Même si tout fonctionne parfaitement durant la phase de formation, il faut encore distinguer les corrélations purement aléatoires de celles qui présentent une véritable signification statistique, poursuit Karsten Borgwardt. L’augmentation du volume de données génétiques accroît le risque de tomber sur des variantes du génome qui coïncident avec la présence d’une maladie mais sont en fait apparues suite au hasard. Une partie essentielle du travail consiste à identifier des indices statistiquement significatifs dans des espaces à dimensions extrêmement nombreuses. Autrement dit: être en mesure d’analyser rigoureusement aussi des situations très complexes et multifactorielles.
L’apprentissage automatique reste encore peu répandu en chimie physique mais suit une «progression rapide» dans ce domaine, relève Anatole von Lilienfeld de l’Université de Bâle. Ce spécialiste des matériaux estime que l’IA «constituera inévitablement une composante à part entière de la plupart des recherches dans dix ans».
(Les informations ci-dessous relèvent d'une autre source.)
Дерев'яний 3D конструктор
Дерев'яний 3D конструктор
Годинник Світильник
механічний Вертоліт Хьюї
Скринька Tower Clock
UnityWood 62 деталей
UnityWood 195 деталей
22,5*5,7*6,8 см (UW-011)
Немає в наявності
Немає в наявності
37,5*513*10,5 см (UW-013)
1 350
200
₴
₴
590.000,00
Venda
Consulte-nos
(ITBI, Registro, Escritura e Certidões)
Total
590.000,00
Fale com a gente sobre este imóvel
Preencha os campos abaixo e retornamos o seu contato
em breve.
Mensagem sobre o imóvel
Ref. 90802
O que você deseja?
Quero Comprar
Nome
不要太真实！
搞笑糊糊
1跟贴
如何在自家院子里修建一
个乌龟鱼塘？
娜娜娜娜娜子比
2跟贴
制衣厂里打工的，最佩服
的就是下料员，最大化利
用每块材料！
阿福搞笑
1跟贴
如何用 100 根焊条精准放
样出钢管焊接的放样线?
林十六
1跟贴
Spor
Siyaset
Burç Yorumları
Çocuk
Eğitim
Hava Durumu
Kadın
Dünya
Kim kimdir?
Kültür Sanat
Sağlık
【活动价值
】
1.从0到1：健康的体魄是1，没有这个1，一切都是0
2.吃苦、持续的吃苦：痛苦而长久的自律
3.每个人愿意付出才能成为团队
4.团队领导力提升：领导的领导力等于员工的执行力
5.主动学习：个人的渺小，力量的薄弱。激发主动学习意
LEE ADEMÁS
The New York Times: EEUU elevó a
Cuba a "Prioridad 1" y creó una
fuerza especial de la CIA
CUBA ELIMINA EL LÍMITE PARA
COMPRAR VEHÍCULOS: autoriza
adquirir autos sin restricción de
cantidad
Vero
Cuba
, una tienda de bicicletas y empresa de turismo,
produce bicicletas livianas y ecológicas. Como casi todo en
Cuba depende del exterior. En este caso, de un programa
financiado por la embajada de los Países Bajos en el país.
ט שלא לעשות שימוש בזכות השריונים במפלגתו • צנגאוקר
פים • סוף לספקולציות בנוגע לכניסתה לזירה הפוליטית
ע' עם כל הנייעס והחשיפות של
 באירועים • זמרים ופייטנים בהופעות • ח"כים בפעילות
Son groupe réalise un travail de pionnier: il a calculé grâce à l’IA les propriétés de millions de cristaux qui peuvent – en théorie – être construits à partir de quatre éléments de base. La machine a notamment identifié 90 structures inconnues à ce jour suffisamment stables du point de vue thermodynamique pour être intéressantes comme nouveaux matériaux potentiels. Même le spécialiste se dit impressionné par le gain d’efficacité engendré par l’IA dans le calcul des propriétés des cristaux, effectué par l’IA des millions de fois plus rapidement. Une amélioration telle qu’elle «permet non seulement de résoudre des problèmes conventionnels, mais ouvre carrément de nouveaux champs de recherche».
Le chimiste formule cependant lui aussi certaines réserves: l’apprentissage automatique ne fonctionne qu’en présence d’un principe défini de cause à effet, et lorsque suffisamment de données sont disponibles. Autre condition décisive: «Le chercheur doit posséder une expertise suffisante pour concevoir une représentation efficace du système étudié et de ses propriétés.»
Ce type d’expertise est également capital pour Guiseppe Carleo d’ETH Zurich. Le physicien théoricien a trouvé le moyen de reproduire grâce à un réseau de neurones la fonction d’onde de systèmes quantiques. Une fois ce pas franchi, son optimisation n’a représenté «qu’un jeu d’enfant». L’algorithme l’a effectuée rapidement et sans problème, alors que les méthodes traditionnelles atteignent vite leurs limites pour de tels volumes de calculs. La simulation de systèmes quantiques complexes semblait jusqu’à récemment «une chose impossible».
La nouvelle approche s’appuie sur la méthode de l’apprentissage non supervisé dans lequel l’ordinateur apprend sans bénéficier de savoir préalable. En physique théorique, elle permet de considérer «de vieux problèmes sous de nouvelles perspectives». Le physicien s’est d’ailleurs inspiré du triomphe de l’algorithme AlphaGo contre l’un des meilleurs joueurs de go mondiaux. Ce programme a progressé en menant d’innombrables parties contre lui-même et la méthode utilisée – l’apprentissage par renforcement – a projeté son intelligence stratégique dans des sphères totalement inédites.
Guiseppe Carleo a repris cette approche et l’a adaptée à ses objectifs. Pour simplifier, il a demandé à la machine de considérer le problème de la fonction d’onde comme un jeu dans lequel l’objectif est bien défini, mais le chemin pour l’atteindre est totalement libre. Elle devait apprendre d’elle-même à choisir les meilleures solutions. L’IA s’est prise au jeu. Au point qu’elle maîtrise désormais la physique quantique mieux que ceux qui l’ont développée.
Roland Fischer est journaliste libre et travaille à Berne.